* Information provided:
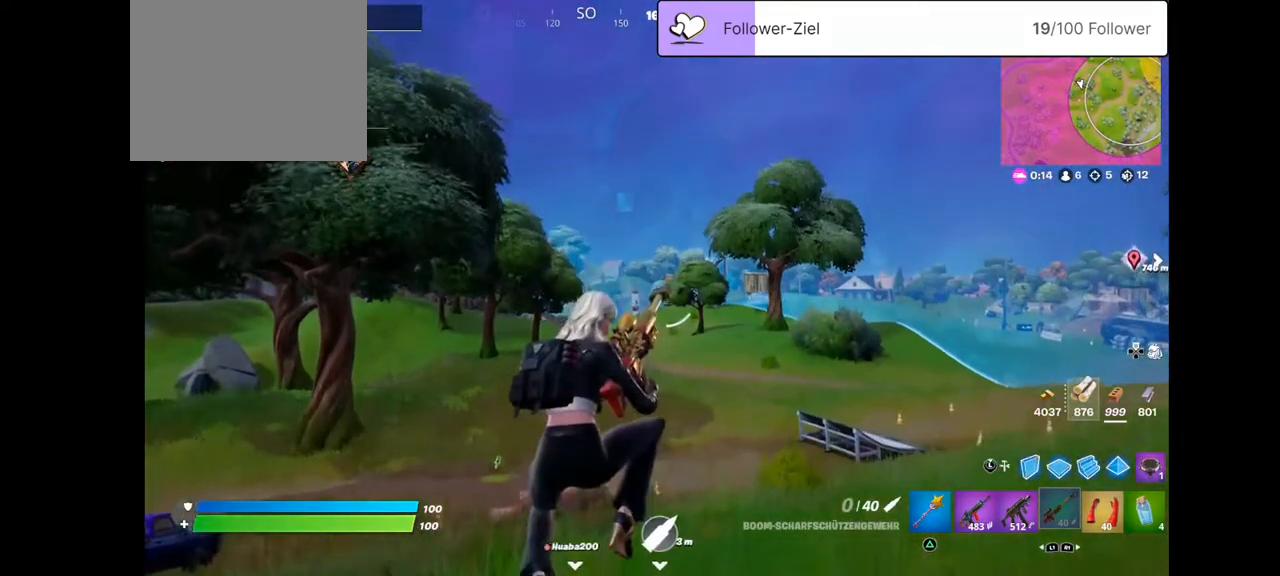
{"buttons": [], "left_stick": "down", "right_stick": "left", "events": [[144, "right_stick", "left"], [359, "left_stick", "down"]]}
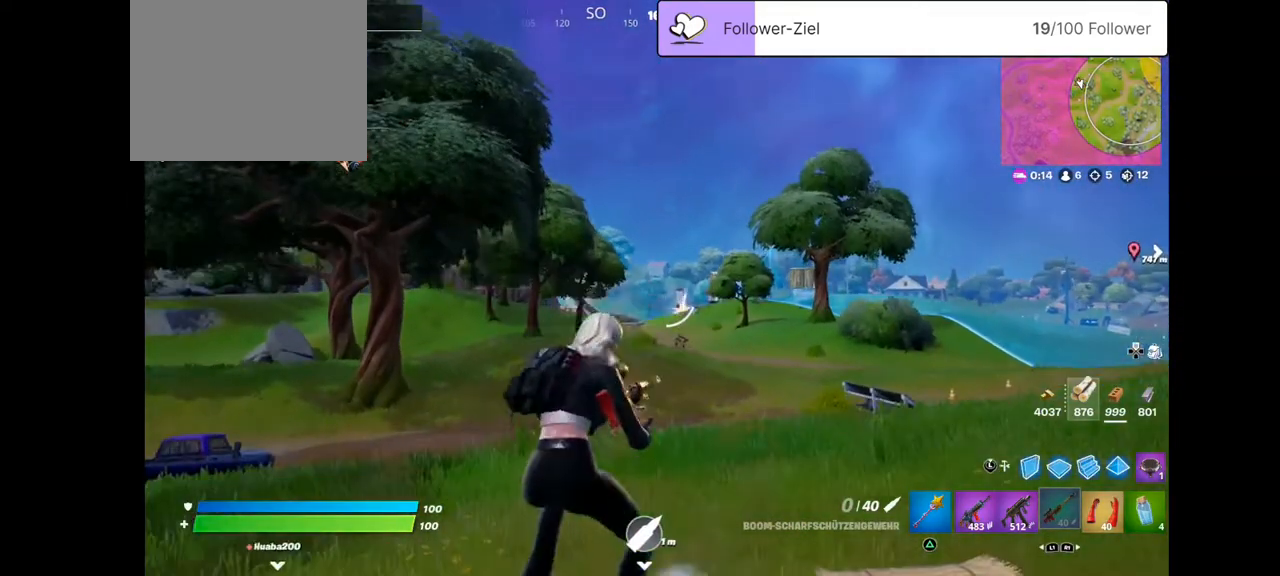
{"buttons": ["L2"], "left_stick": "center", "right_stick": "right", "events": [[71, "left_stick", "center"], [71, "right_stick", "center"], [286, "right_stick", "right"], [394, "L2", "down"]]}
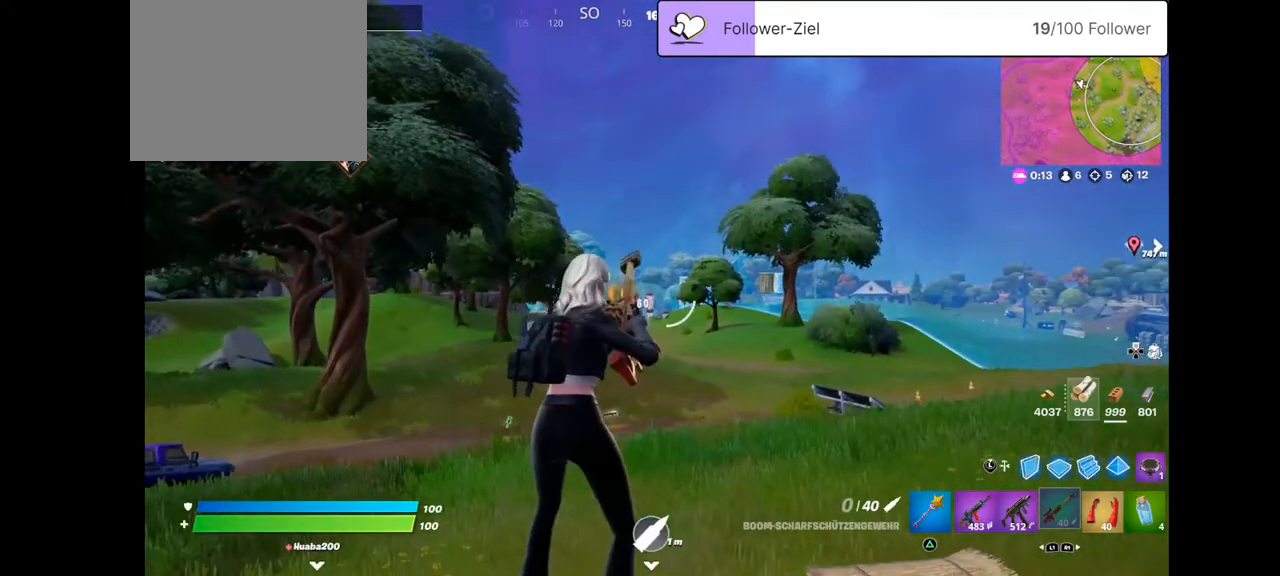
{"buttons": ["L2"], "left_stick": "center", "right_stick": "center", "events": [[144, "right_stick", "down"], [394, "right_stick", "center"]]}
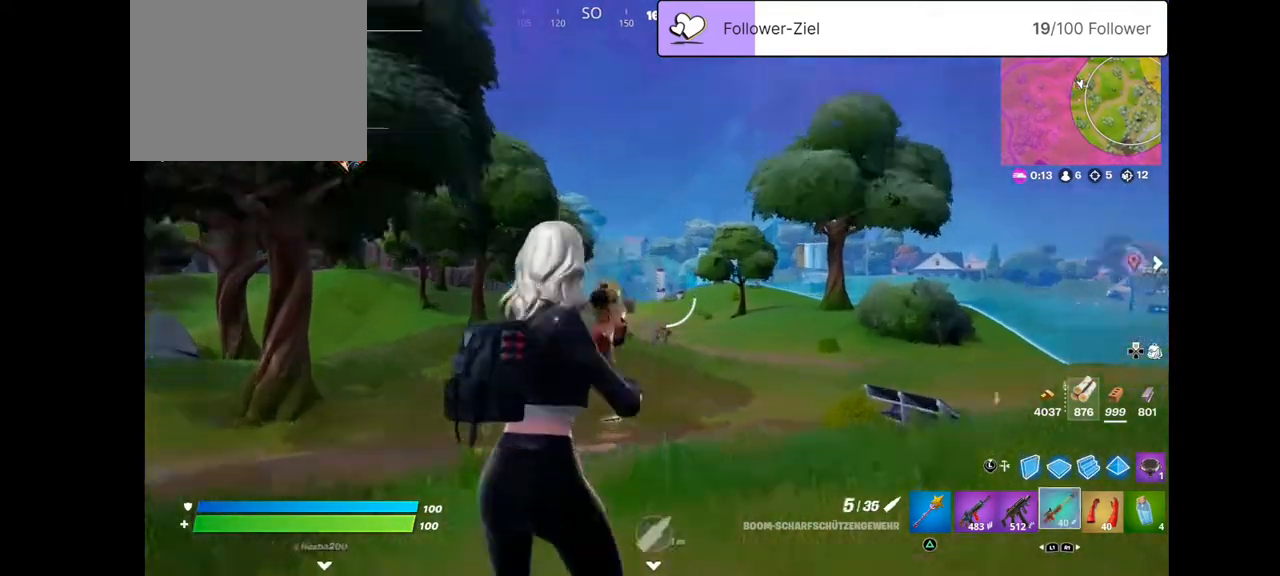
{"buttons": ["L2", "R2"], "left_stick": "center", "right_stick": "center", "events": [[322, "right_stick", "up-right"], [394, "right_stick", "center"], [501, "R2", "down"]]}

--

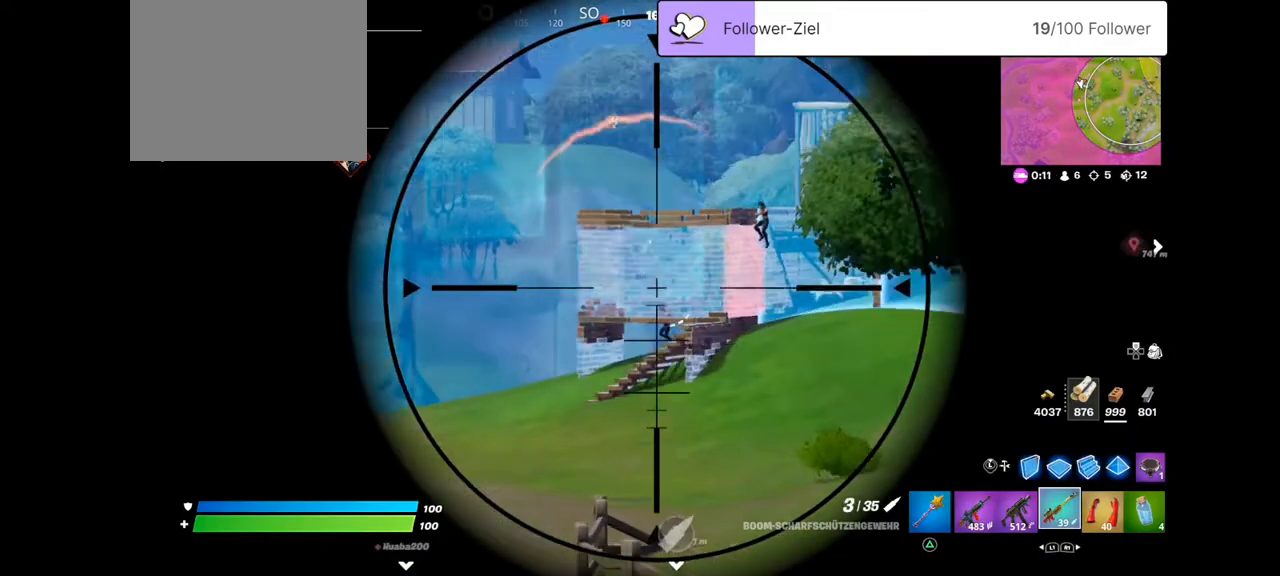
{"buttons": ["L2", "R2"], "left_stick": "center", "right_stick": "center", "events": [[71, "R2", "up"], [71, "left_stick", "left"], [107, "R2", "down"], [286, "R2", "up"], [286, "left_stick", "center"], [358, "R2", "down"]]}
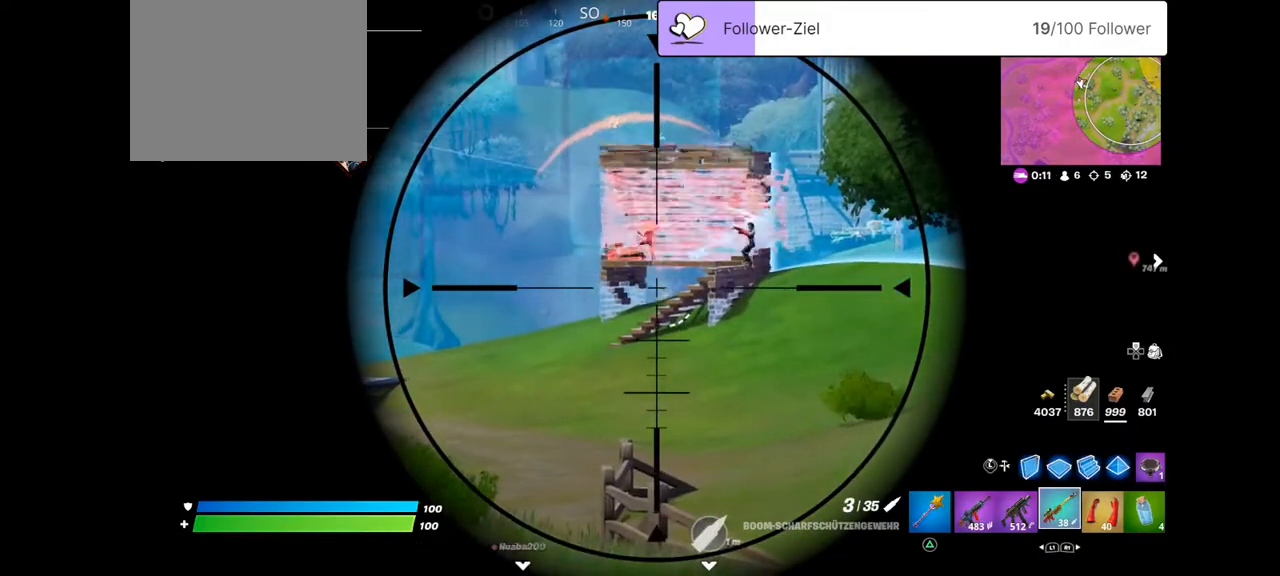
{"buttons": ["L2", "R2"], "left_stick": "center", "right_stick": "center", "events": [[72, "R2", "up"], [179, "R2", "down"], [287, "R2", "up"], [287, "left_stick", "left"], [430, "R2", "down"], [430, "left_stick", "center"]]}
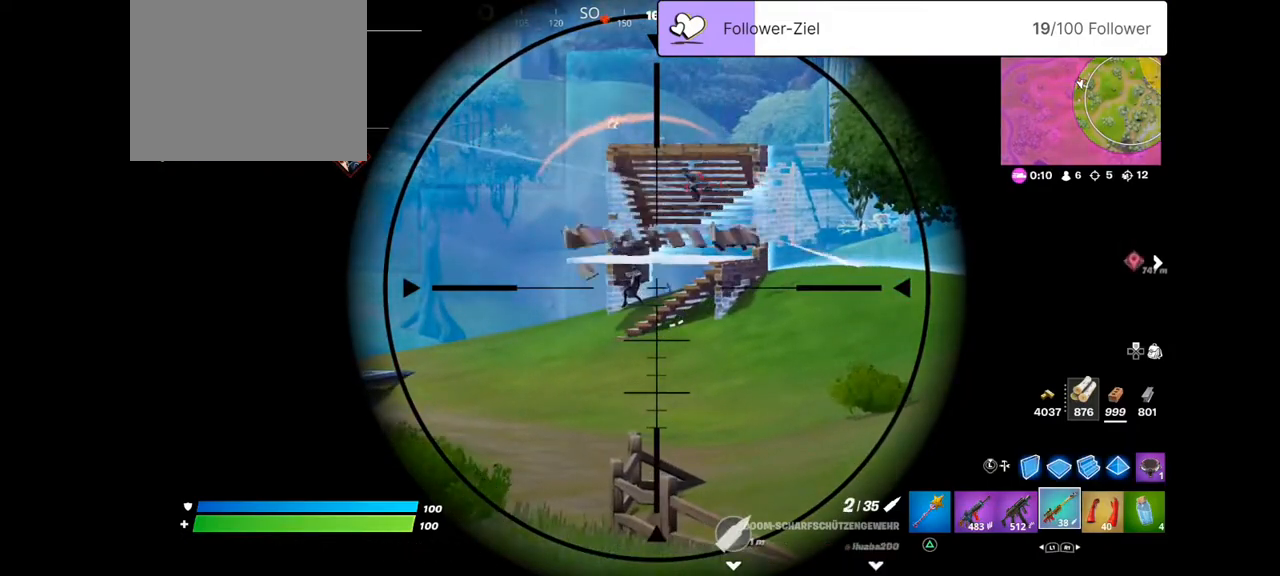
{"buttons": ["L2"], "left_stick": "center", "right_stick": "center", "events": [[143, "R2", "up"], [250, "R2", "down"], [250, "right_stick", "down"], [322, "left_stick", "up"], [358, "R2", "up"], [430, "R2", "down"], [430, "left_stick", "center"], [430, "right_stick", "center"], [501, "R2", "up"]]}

* Work instructions:
Copy out every line from the data above in which the word "center" occurs.

* Exercise response:
{"buttons": ["L2"], "left_stick": "center", "right_stick": "right", "events": [[71, "left_stick", "center"], [71, "right_stick", "center"], [286, "right_stick", "right"], [394, "L2", "down"]]}
{"buttons": ["L2"], "left_stick": "center", "right_stick": "center", "events": [[144, "right_stick", "down"], [394, "right_stick", "center"]]}
{"buttons": ["L2", "R2"], "left_stick": "center", "right_stick": "center", "events": [[322, "right_stick", "up-right"], [394, "right_stick", "center"], [501, "R2", "down"]]}
{"buttons": ["L2", "R2"], "left_stick": "center", "right_stick": "center", "events": [[71, "R2", "up"], [71, "left_stick", "left"], [107, "R2", "down"], [286, "R2", "up"], [286, "left_stick", "center"], [358, "R2", "down"]]}
{"buttons": ["L2", "R2"], "left_stick": "center", "right_stick": "center", "events": [[72, "R2", "up"], [179, "R2", "down"], [287, "R2", "up"], [287, "left_stick", "left"], [430, "R2", "down"], [430, "left_stick", "center"]]}
{"buttons": ["L2"], "left_stick": "center", "right_stick": "center", "events": [[143, "R2", "up"], [250, "R2", "down"], [250, "right_stick", "down"], [322, "left_stick", "up"], [358, "R2", "up"], [430, "R2", "down"], [430, "left_stick", "center"], [430, "right_stick", "center"], [501, "R2", "up"]]}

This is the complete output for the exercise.